O presidente do Irã, Mahmud Ahmadinejad, engabelou os presidentes do Brasil e da Turquia ao utilizar-se de um sofisma anunciando ao mundo um acordo pífio, sem qualquer valor para a comunidade internacional, haja vista que os seus signatários não tinham sequer aval ou procuração da ONU para tratar de um assunto de tamanha envergadura e de enorme interesse para todo o planeta.
O presidente Lula, sabe que o Brasil possui enormes problemas sociais internos, como a saúde, educação e segurança. Assim, se o governo canalizasse toda a sua energia para resolver os nossos problemas internos em vez de gastar o nosso precioso tempo e dinheiro em assunto que não lhe compete, certamente todo o povo brasileiro lhe agradeceria.
No dia 10 de junho, o assunto Irã veio à pauta sendo submetido à apreciação do Conselho de Segurança das Nações Unidas, fórum este sim, competente para tratar de assunto desta magnitude e complexidade. Naquela reunião foi confirmado o que todos já se sabiam, ou seja, que somente Brasil e Turquia votariam contra as sanções ao Irã, e as demais 12 nações votariam a favor da resolução, enquanto o Líbano iria se abster.
A pergunta que não quer calar, é a seguinte: será que os 12 países que votaram a favor das sanções contra o Irã estão errados e só o Brasil e a Turquia estão certos? Evidente que existem fortes indícios que o Irã sendo um país com fortes tendências à beligerância e com problemas com Israel, tenha interesse em desenvolver as suas próprias armas nucleares, muito embora negue veementemente essa intenção.
Ninguém pode negar que infelizmente os nossos dirigentes são muito ingênuos em matéria de relações internacionais, sendo fato inegável que o esperto presidente do Irã usou politicamente o nosso país como suporte para tentar passar confiança ao mundo, um acordo inócuo e sem qualquer valor para os demais países que compõem o Conselho de Segurança das Nações Unidas, entidade que tem a responsabilidade sobre a segurança mundial, por meio do controle externo aplicando-se o sistema de freios e contrapesos.
Necessário ressaltar que além dos dez membros rotativos que têm mandato de 2 anos, entre eles o Brasil, o Conselho de Segurança é composto por 15 membros, sendo 5 permanentes: os Estados Unidos, a França, o Reino Unido, a Rússia e a China, sendo que cada um destes membros tem direito de veto e todos votaram a favor das sanções, e fizeram certo, porque daqui a pouco até o Hugo Chávez poderá ter armas nucleares.
Por que o Brasil com tantos problemas internos para resolver precisa entrar em uma disputa desta magnitude se sequer possui procuração para tal empreitada? A resposta é uma só: ''busca de holofotes''. Todavia, o ''tiro saiu pela culatra'', e o nosso país foi desnecessariamente exposto e desqualificado internacionalmente como mediador.
O Brasil não poderia ter assumido uma exposição dessa magnitude e, sobretudo, deveria ter a humildade de admitir o fracasso, sem insistir em um resultado positivo de um acordo que sabia não valer para a comunidade internacional. Será que só ele está certo e os outros é que estão errados? O presidente Lula precisa entender que desta guerra ele não entende e que o Brasil já tem problemas demais para resolver.
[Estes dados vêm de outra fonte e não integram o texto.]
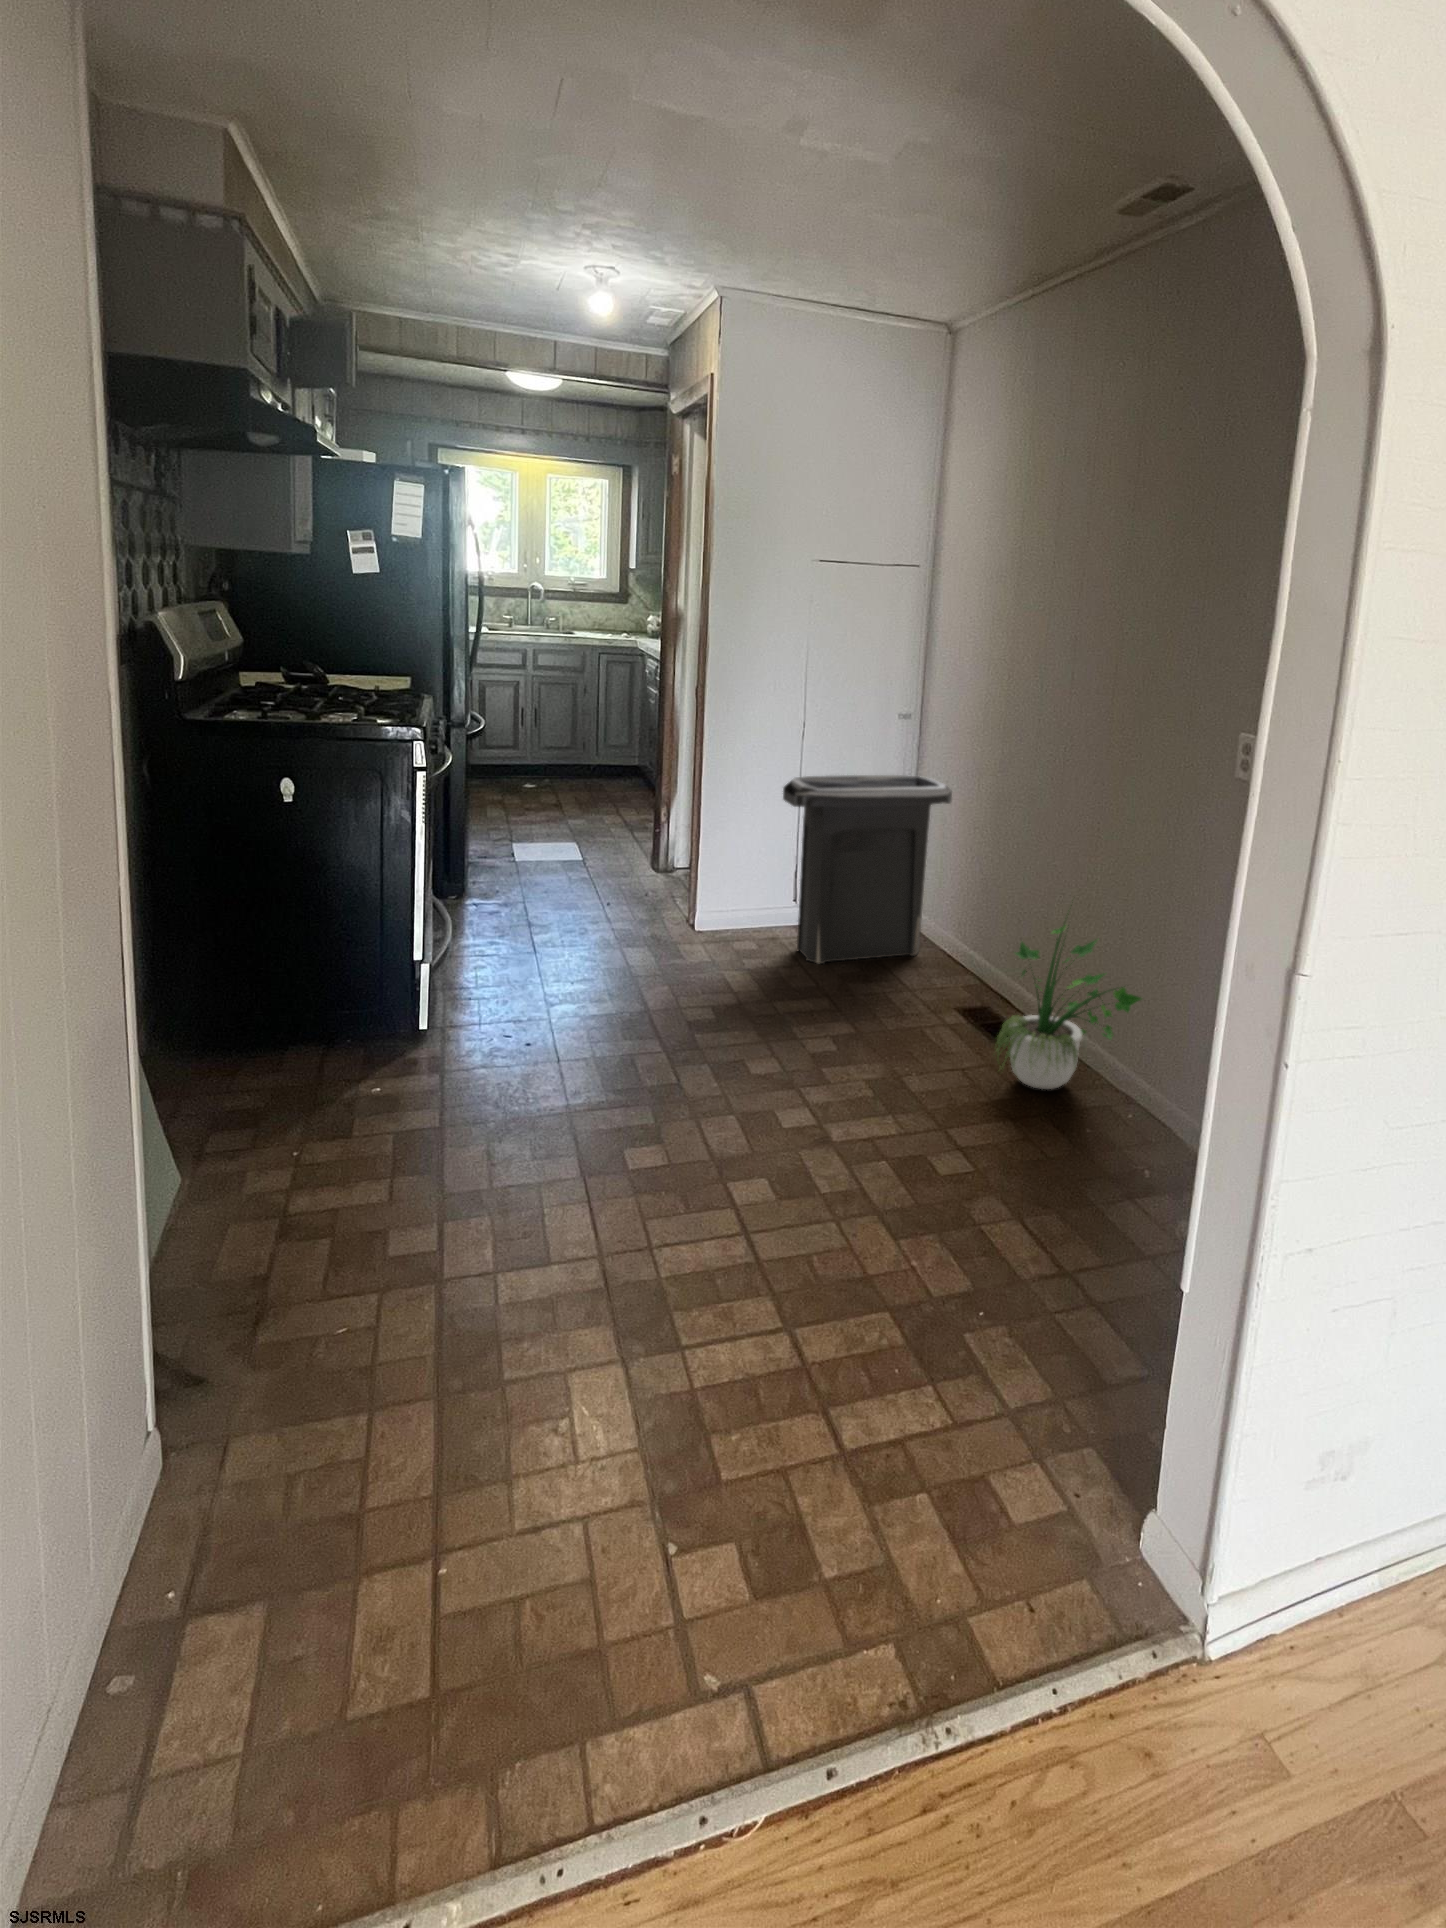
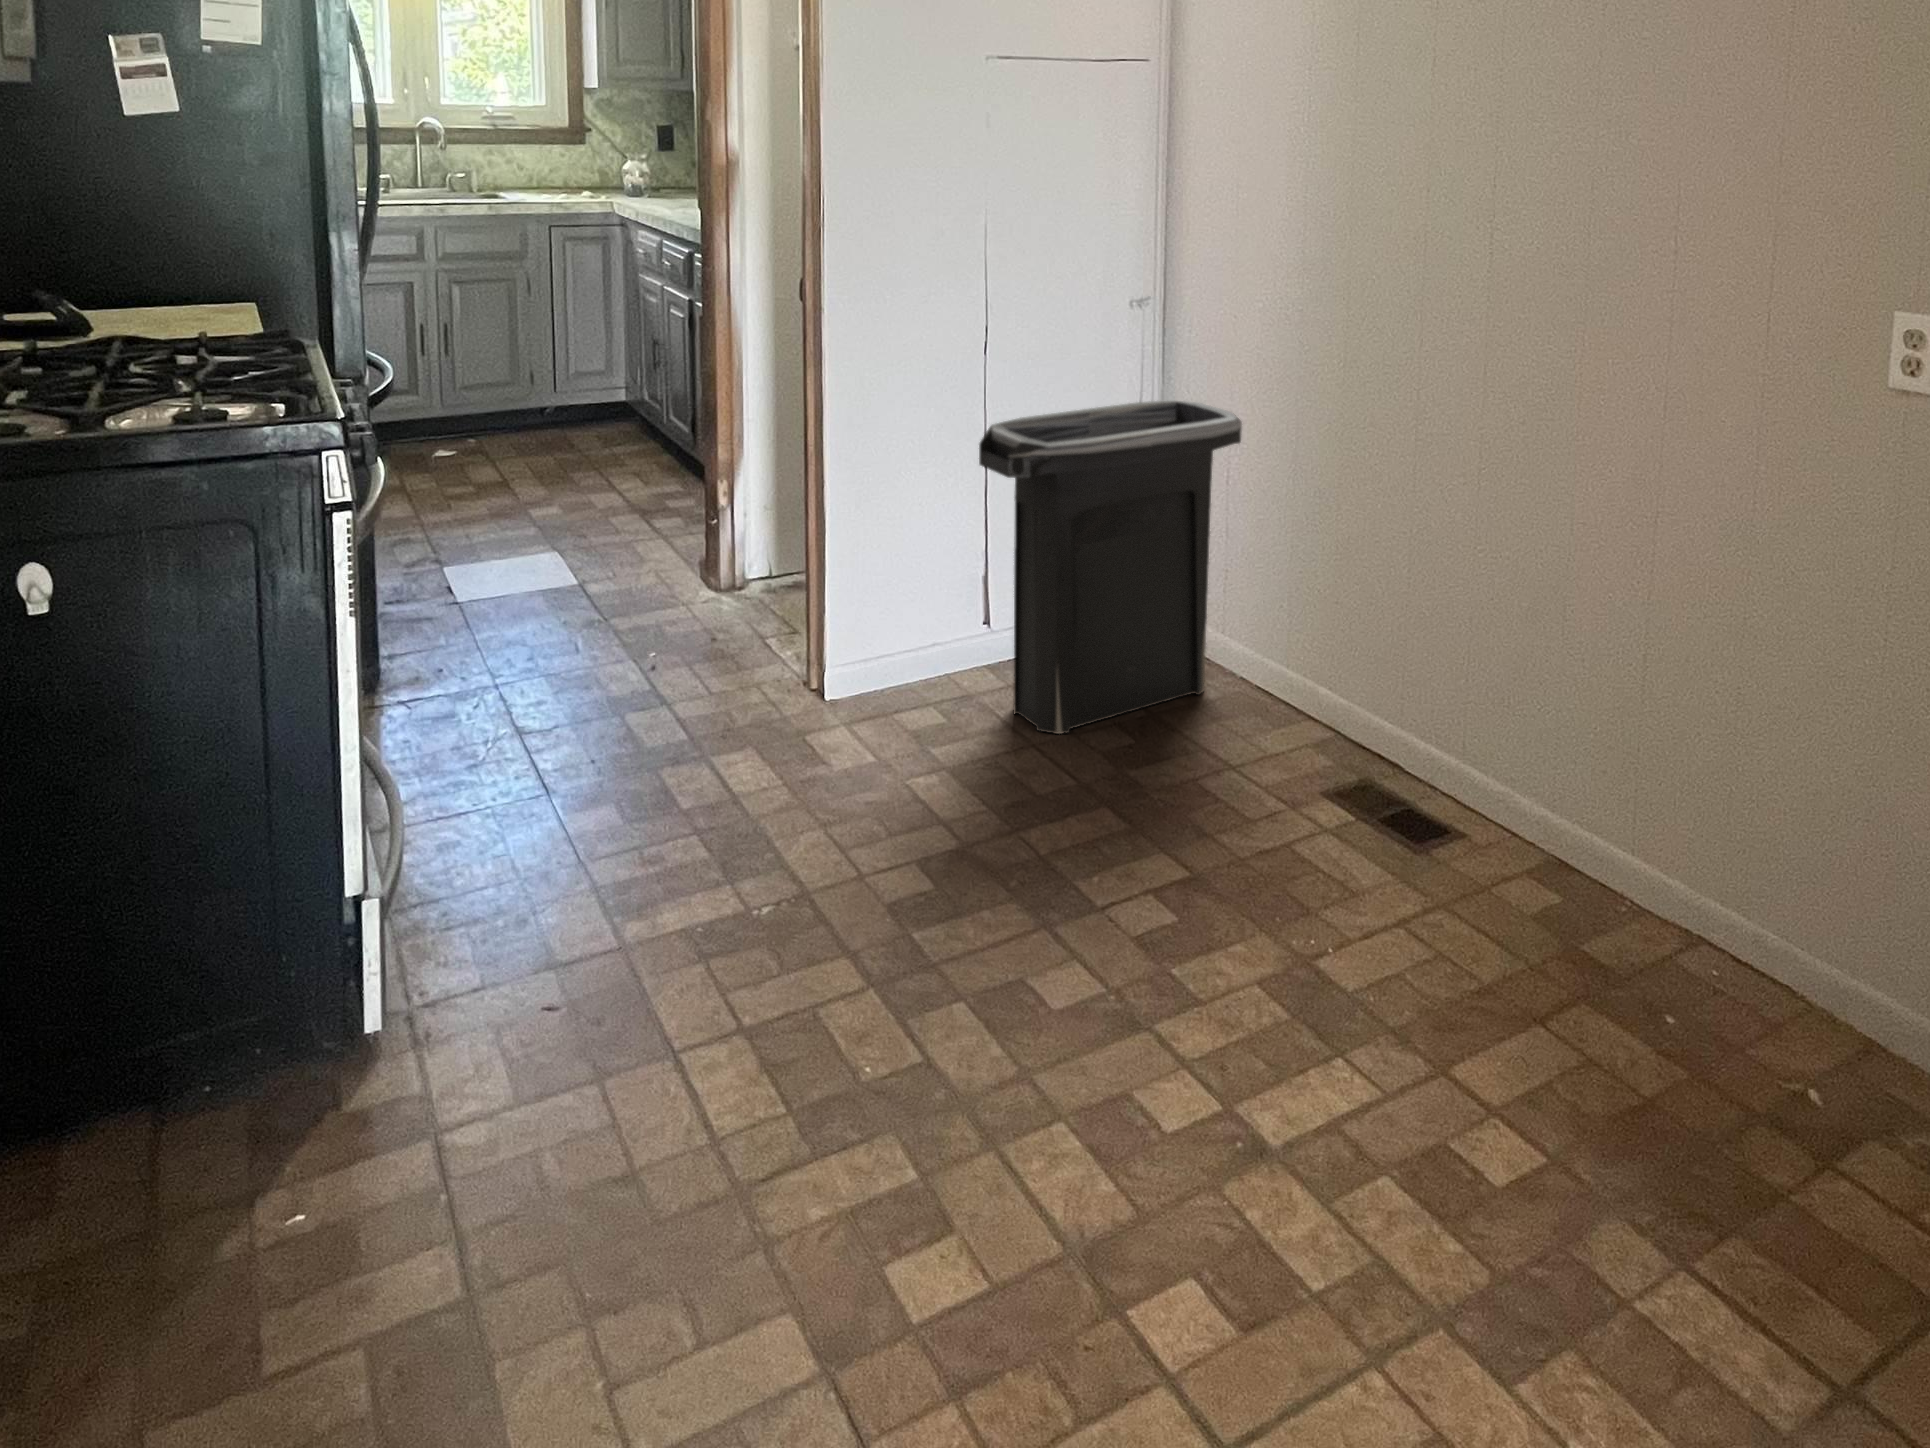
potted plant: present [996,924,1141,1089] -> none [1449,597,1741,939]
Destarte, não se pode admitir que em um país em que muita gente vem morrendo vítima da violência urbana por falta de segurança, nas filas dos hospitais por falta de leitos e, nos acidentes, em razão das péssimas condições das estradas, tenha a pretensão de tratar de assuntos externos, antes de resolver os seus próprios problemas, sobretudo quando o seu dirigente sequer possui procuração para tal, como ocorreu neste falacioso acordo do Brasil com a Turquia e o Irã.